I’ll write a longer piece later, but having had a bit of insomnia last night I’m not sure I’ll get to it today — so getting this thought down now.
When I look at this election I am struck how little real policy and real gains in people’s lives mattered to their perceptions. I know that this was an anti-incumbent cycle, but it’s still intensely weird that the party that oversaw the miraculous “soft landing”, full employment, record stock prices, a manufacturing renaissance, the re-empowering of unions, and increases in real wages was not the party that voters saw as having the “economy candidate”.
There’s numerous reasons for that, but the biggest is one of the only daily economic signals that citizens get are prices. People don’t even get a physical weekly paycheck anymore. Ask a person with direct deposit what their current take-home is, and they will not be able to answer accurately within 10%, never mind tell you what the shift was from last year.

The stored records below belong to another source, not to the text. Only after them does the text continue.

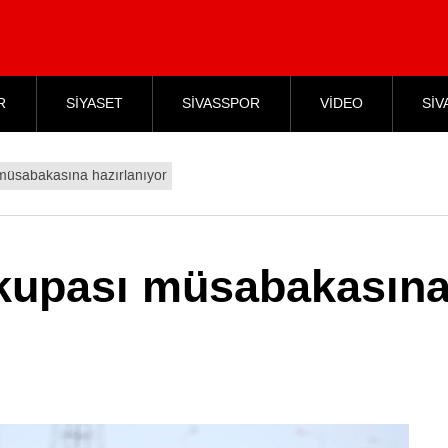
R
SİYASET
SİVASSPOR
VİDEO
SİV
 müsabakasına hazırlanıyor
 kupası müsabakasın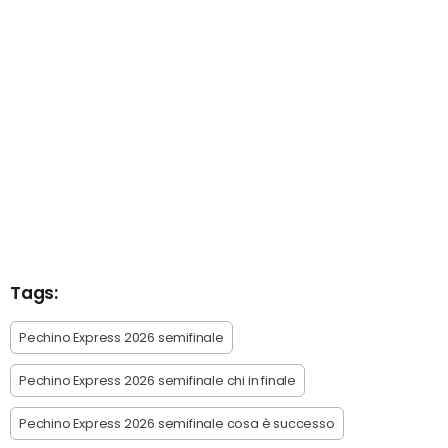
Tags:
Pechino Express 2026 semifinale
Pechino Express 2026 semifinale chi in finale
Pechino Express 2026 semifinale cosa è successo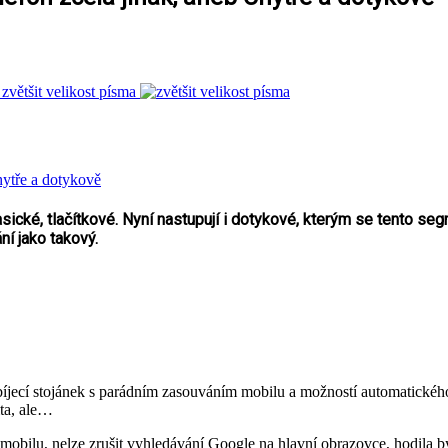
zvětšit velikost písma
ké, tlačítkové. Nyní nastupují i dotykové, kterým se tento segme
ní jako takový.
bíjecí stojánek s parádním zasouváním mobilu a možností automatické
ita, ale…
mobilu, nelze zrušit vyhledávání Google na hlavní obrazovce, hodila by s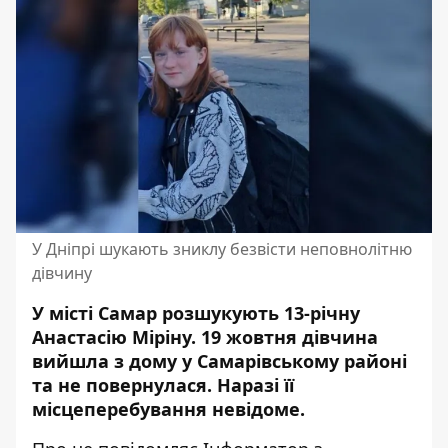
У Дніпрі шукають зниклу безвісти неповнолітню
дівчину
У місті Самар розшукують 13-річну
Анастасію Міріну. 19 жовтня дівчина
вийшла з дому у Самарівському районі
та не повернулася. Наразі її
місцеперебування невідоме.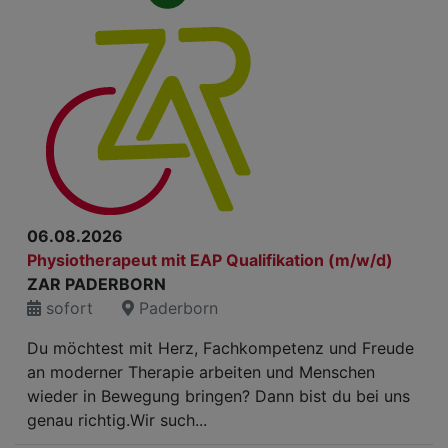
06.08.2026
Physiotherapeut mit EAP Qualifikation (m/w/d)
ZAR PADERBORN
sofort
Paderborn
Du möchtest mit Herz, Fachkompetenz und Freude
an moderner Therapie arbeiten und Menschen
wieder in Bewegung bringen? Dann bist du bei uns
genau richtig.Wir such...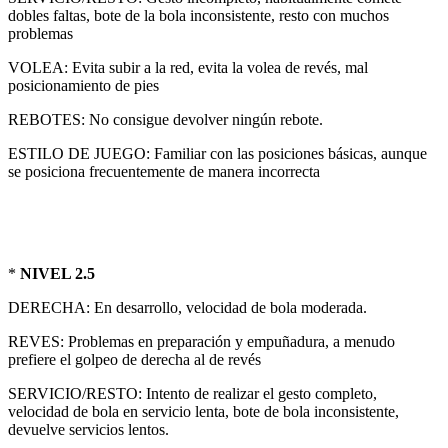
dobles faltas, bote de la bola inconsistente, resto con muchos
problemas
VOLEA: Evita subir a la red, evita la volea de revés, mal
posicionamiento de pies
REBOTES: No consigue devolver ningún rebote.
ESTILO DE JUEGO: Familiar con las posiciones básicas, aunque
se posiciona frecuentemente de manera incorrecta
*
NIVEL 2.5
DERECHA: En desarrollo, velocidad de bola moderada.
REVES: Problemas en preparación y empuñadura, a menudo
prefiere el golpeo de derecha al de revés
SERVICIO/RESTO: Intento de realizar el gesto completo,
velocidad de bola en servicio lenta, bote de bola inconsistente,
devuelve servicios lentos.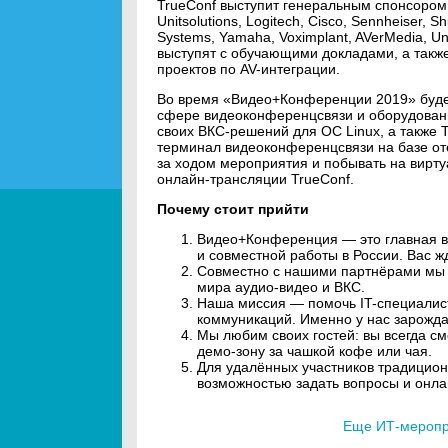
TrueConf выступит генеральным спонсором
Unitsolutions, Logitech, Cisco, Sennheiser, S
Systems, Yamaha, Voximplant, AVerMedia, Uni
выступят с обучающими докладами, а такж
проектов по AV-интеграции.
Во время «Видео+Конференции 2019» будет
сфере видеоконференцсвязи и оборудовани
своих ВКС-решений для ОС Linux, а также
терминал видеоконференцсвязи на базе от
за ходом мероприятия и побывать на вирту
онлайн-трансляции TrueConf.
Почему стоит прийти
Видео+Конференция — это главная вс
и совместной работы в России. Вас 
Совместно с нашими партнёрами мы 
мира аудио-видео и ВКС.
Наша миссия — помочь IT-специалист
коммуникаций. Именно у нас зарожда
Мы любим своих гостей: вы всегда с
демо-зону за чашкой кофе или чая.
Для удалённых участников традицион
возможностью задать вопросы и онла
Еще ИТ-меропри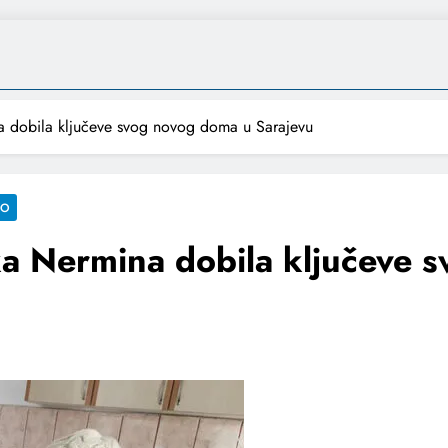
a dobila ključeve svog novog doma u Sarajevu
VO
ka Nermina dobila ključeve 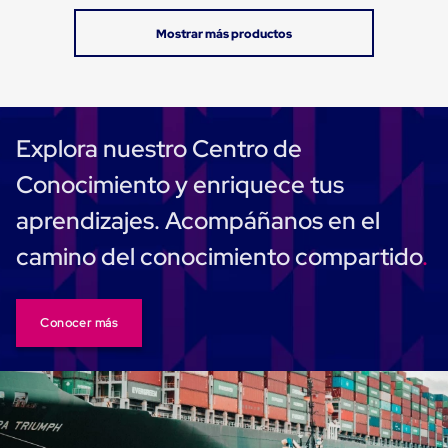
Carton
Corrugado
Freezer
Spacers
Separador
para
Congelación
Estandar
Explora nuestro Centro de
Separador
para
Conocimiento y enriquece tus
Congelación
Ultra
aprendizajes. Acompáñanos en el
Flujo
Cintas
camino del conocimiento compartido
protectoras
Cintas
adhesivas
Cinta
Conocer más
de
Tela
Cinta
para
Ductos
y
Tuberias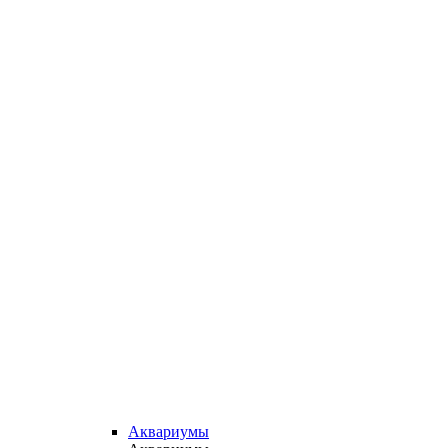
Аквариумы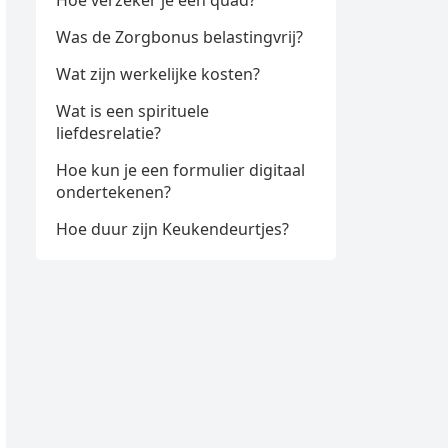
Hoe verzeker je een quad?
Was de Zorgbonus belastingvrij?
Wat zijn werkelijke kosten?
Wat is een spirituele
liefdesrelatie?
Hoe kun je een formulier digitaal
ondertekenen?
Hoe duur zijn Keukendeurtjes?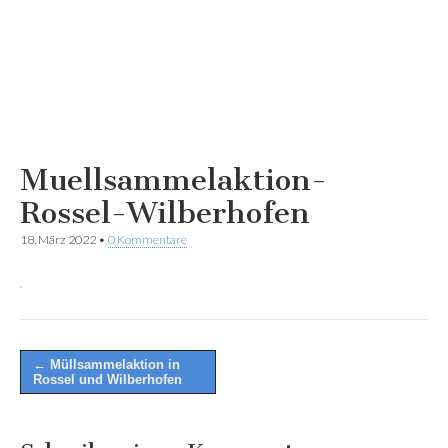
Muellsammelaktion-
Rossel-Wilberhofen
18. März 2022
•
0 Kommentare
Post
← Müllsammelaktion in
Rossel und Wilberhofen
navigation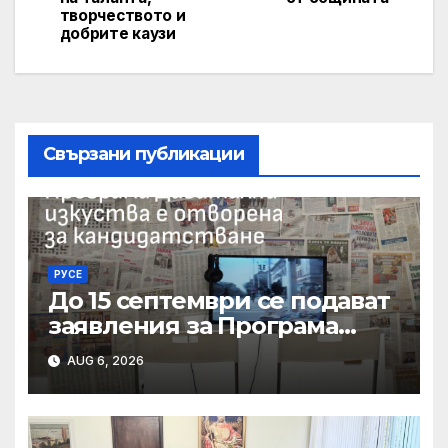
творчеството и
добрите каузи
Свързани публикации
РУСЕ
До 15 септември се подават
заявления за Програма
„Дигитални изкуства“ на
AUG 6, 2026
Национален фонд
„Култура“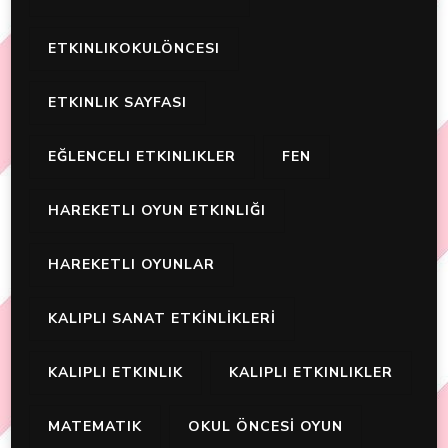
ETKINLIKOKULÖNCESI
ETKINLIK SAYFASI
EĞLENCELI ETKINLIKLER
FEN
HAREKETLI OYUN ETKINLIĞI
HAREKETLI OYUNLAR
KALIPLI SANAT ETKİNLİKLERİ
KALIPLI ETKINLIK
KALIPLI ETKINLIKLER
MATEMATIK
OKUL ÖNCESİ OYUN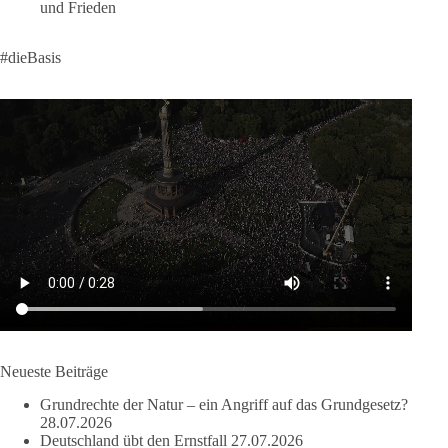
und Frieden
58
6
14
Auf Facebook ansehen
#dieBasis
DieBasis
2 Tage(n) zuvor
🔎 Über 100-mal keine Antwort.
Anthony Fauci, Immunologe und Berater des ehemaligen US-
Präsidenten, hat bei einer Anhörung des US-Senats auf mehr
als 100 Fragen die Aussage verweigert. Die juristische
Bewertung werden Gerichte und Ermittlungen klären – auch
auf Basis seines Tagebuches. Doch unabhängig davon zeigt
der Vorgang eines deutlich:
Die Corona-Zeit ist noch lange nicht aufgearbeitet.
Neueste Beiträge
Auch in Deutschland warten viele Menschen bis heute auf
Grundrechte der Natur – ein Angriff auf das Grundgesetz?
Antworten:
28.07.2026
Deutschland übt den Ernstfall
27.07.2026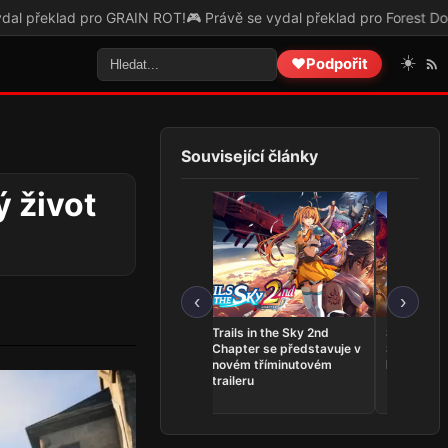
OT!
🎮 Právě se vydal překlad pro Forest Doesn’t Care!
🎮 Právě se vyd
☀️
❤️
Podpořit
Související články
ý život
‹
›
THQ Nordic Showcase
Trails in the Sky 2nd
Serious Sa
2026 přinesl Expeditions:
Chapter se představuje v
Shatterver
Samurai, novinky pro
novém tříminutovém
konci srpn
Gothic i datum Way of the
traileru
Hunter 2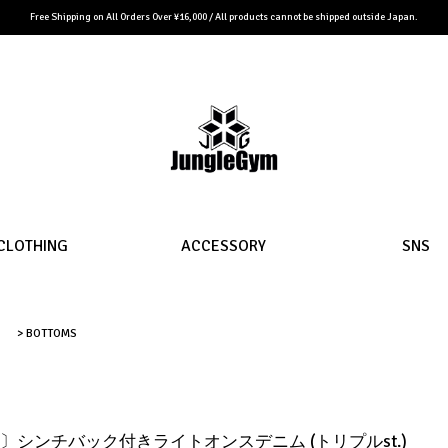
Free Shipping on All Orders Over ¥16,000 / All products cannot be shipped outside Japan.
CLOTHING
ACCESSORY
SNS
ト
>
BOTTOMS
ウト〕シンチバック付きライトオンスデニム (トリプルst.)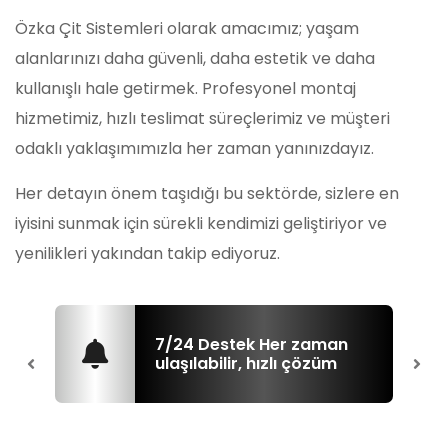
Özka Çit Sistemleri olarak amacımız; yaşam
alanlarınızı daha güvenli, daha estetik ve daha
kullanışlı hale getirmek. Profesyonel montaj
hizmetimiz, hızlı teslimat süreçlerimiz ve müşteri
odaklı yaklaşımımızla her zaman yanınızdayız.
Her detayın önem taşıdığı bu sektörde, sizlere en
iyisini sunmak için sürekli kendimizi geliştiriyor ve
yenilikleri yakından takip ediyoruz.
za
7/24 Destek Her zaman
ma
ulaşılabilir, hızlı çözüm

People see gas prices and food prices every day. As Charlie Warzel has written, everything else is just a choose your own reality adventure. You can be told that jobs are up or jobs are down, that crime is up or crime is down, that the stock market is slowing, or manufacturing is declining. You can believe those things because you seldom see them directly.
The Harris campaign tried to educate Americans on how good the other pieces of the economy were. The real situation is that Americans truly are better off than they were four years ago, especially the working class. But prices are a direct reality, and all the things that would balance that story out are mediated realities. Whether my neighbors all have jobs is invisible to me most of the time, as is the stock market, as is crime, GDP, wages, and the rest. We’ve known this for a while. Distortion happens on both sides of the aisle.
And so the idea that you would — in this broken media environment — be able to put the unmediated experience in the context of a mediated one was maybe always doomed to fail. People can deny that greater economic context exists but you can’t deny that prices rose.
This gets to my point. People think that the phrase “connect policy with people’s daily lives” means “connect with the most important things in people’s lives”. I think that might be wrong. The most important things in people’s lives are often not daily. We saved millions of jobs in this country at the cost of increased prices. But for people who retain work in a recession job loss is not a daily experience and prices are.
It was, in many ways, The Hyperreal Election, where a thriving economy was seen by citizens as a collapsing one, a declining border crisis was seen as escalating. But in a world where anyone can make up any reality for you to live in, a world where Information is Experience, I wonder if it is not the most important things in your life that will be the unmovable issues, but the daily ones. And I wonder if that partially explains why this year — where elections across the world dealt with the twin elements of inflation and broken media environments — was one where all incumbents lost.
If, as you argue, food and gas prices are the primary metric, then that makes them potent weapons in the hands of GOP fanboy corporations. The major grocery chains can make Dems look bad and increase their profit margins with price gouging in one stroke. The fact that Trader Joes eggs, milk and bacon were all half the price of the major chains for the past few years made me suspicious. What convinced me is that a few days after the election, Safeway lowered prices on Eggs and Milk to below Trader Joes prices and announced it with a red white and blue label, "New Low Prices".